_TEXT FOR ANALYSIS_

Usually the PGA Tour season merely meanders quietly along until April. There might be a great finish here or there, and fans might tune in to Kapalua or Riviera to break the monotony of a long winter or click over to the Phoenix Tour stop to watch the bedlam that is the 16th hole at TPC Scottsdale. But, ordinarily, the golf season, like spring, begins at the Masters.
Only this year that's not the case. Wild finishes and crowded, star-studded leaderboards have been the norm since the January Hawaii swing, and any talk of professional golf being in some sort of doldrums because of the absence of a dominant Tiger Woods has been nothing but the empty, thespian-like bombast of television industry and media lunkheads who are preconditioned, afraid of change, and addicted to the last casual eyeballs left on the Nielsen ratings panels.
So instead of the Masters heralding the arrival of the golf season, this year it will bring to a close a rousing Act I of the Shakespearean-in-magnitude drama that has been the 2012 golf season so far. Rory is roaring, Phil's been a thrill, Luke is no fluke as the "Paper Number 1" in the World Golf Ranking, and no one has Tiger by the tail for the first time in two years. The Tour pros are simply waiting for the starter's gun to fire. It's that poignant silence before the battle - that moment when war veterans say if you listen with the right kind of ears, you could actually hear the Voice of God speaking to you.
As always, Augusta will play her part admirably. What few subtle changes to the course have - supposedly - made her slightly easier in places.
"It's nice to see the pendulum swing back to the exciting, birdie-laden Masters Tournament we knew and loved before Tom Fazio thought it was a good idea to turn it into Winged Foot circa 1974," explained one irreverent wag of a U.K. sportswriter, and he's right.
Augusta is perennially the most exciting tournament t of the year, not because it's played on the most beautiful course (which it is . . . how can it not be - it was built on one of the world's greatest arboretums) but because its excellent architecture tempts the golfer into that risky, but heroic shot: eagle or double-bogey, death or glory, green jacket, or black memories of what might have been.
Just ask Ernie Els about that. Or Billy Joe Patton, Curtis Strange, Greg Norman, Scott Hoch . . . stop me anytime.
If you want excitement in golf, the Masters owns the freehold. Maybe Cary Middlecoff was right when he said, "You don't win the U.S. Open, the U.S. Open wins you," but nothing could be further from the truth at the Masters. You have to go out and seize it, and then engage in a hardscrabble fight to the death to keep it. Scores of 8-under, 12-under, 14-under and 16-under have won the last four Masters tournaments. In fact, other than the statistical outlier of 2007 (with a winning score of plus-1 289), the last 20 Masters tournaments have been won by scores of minus-7 or better, and 12 of those 20 wins featured scores in under-par double digits. You need to aggressively hunt birdies at Augusta National.
Take last year as an example. Charl Schwartzel birdied the last four holes on Sunday to finish off a sizzling 66 and smoothly power to a green jacket after breaking out of a logjam of no less than eight different players who held at least a share of the lead on the back nine.
Then there's Phil Mickelson. Anytime he's at or near the top of the leaderboard he causes heart palpitations in every fan from San Diego to Sarasota and from Fargo to Fort Worth. In 2004 he stole the Masters from Els with a Nicklaus-esque back nine charge from three back with six holes to play. In 2010 he put to shame a disgraced, surly and club-throwing Woods, (who was publicly castigated by Augusta National chairman Billy Payne prior to the event) with a performance highlighted by a downright iconic shot at the fabled par-5 13th hole: out of the trees and off a dicey lie of pine needles to a tucked pin with a major title in the balance.

_THE DATA_

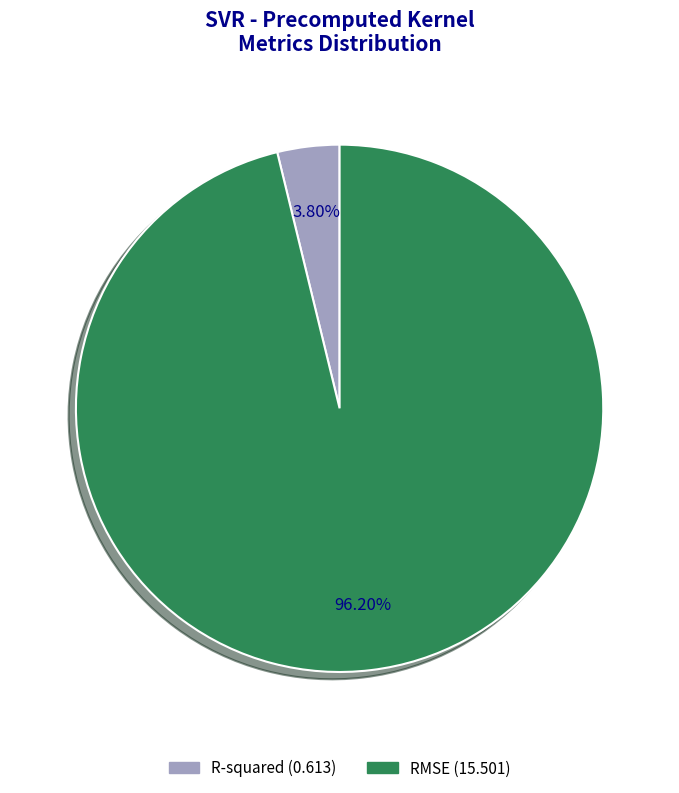

How many segments does this pie chart have?

2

_TASK 1_
Copy out the part of the Masters text that opens with the words "Just ask Ernie" and closes with "at Augusta National.", putting "grueling" in place of "hardscrabble".
_TASK 2_
Using the Masters text, answer each of these:
(a) Which player birdied the last four holes on Sunday last year to win?
(b) What was the winning score in 2007?
(c) At which hole did Phil Mickelson hit his iconic shot in 2010?

_TASK ANSWER 1_
Just ask Ernie Els about that. Or Billy Joe Patton, Curtis Strange, Greg Norman, Scott Hoch . . . stop me anytime.
If you want excitement in golf, the Masters owns the freehold. Maybe Cary Middlecoff was right when he said, "You don't win the U.S. Open, the U.S. Open wins you," but nothing could be further from the truth at the Masters. You have to go out and seize it, and then engage in a grueling fight to the death to keep it. Scores of 8-under, 12-under, 14-under and 16-under have won the last four Masters tournaments. In fact, other than the statistical outlier of 2007 (with a winning score of plus-1 289), the last 20 Masters tournaments have been won by scores of minus-7 or better, and 12 of those 20 wins featured scores in under-par double digits. You need to aggressively hunt birdies at Augusta National.

_TASK ANSWER 2_
(a) Charl Schwartzel
(b) Plus-1 289
(c) The par-5 13th hole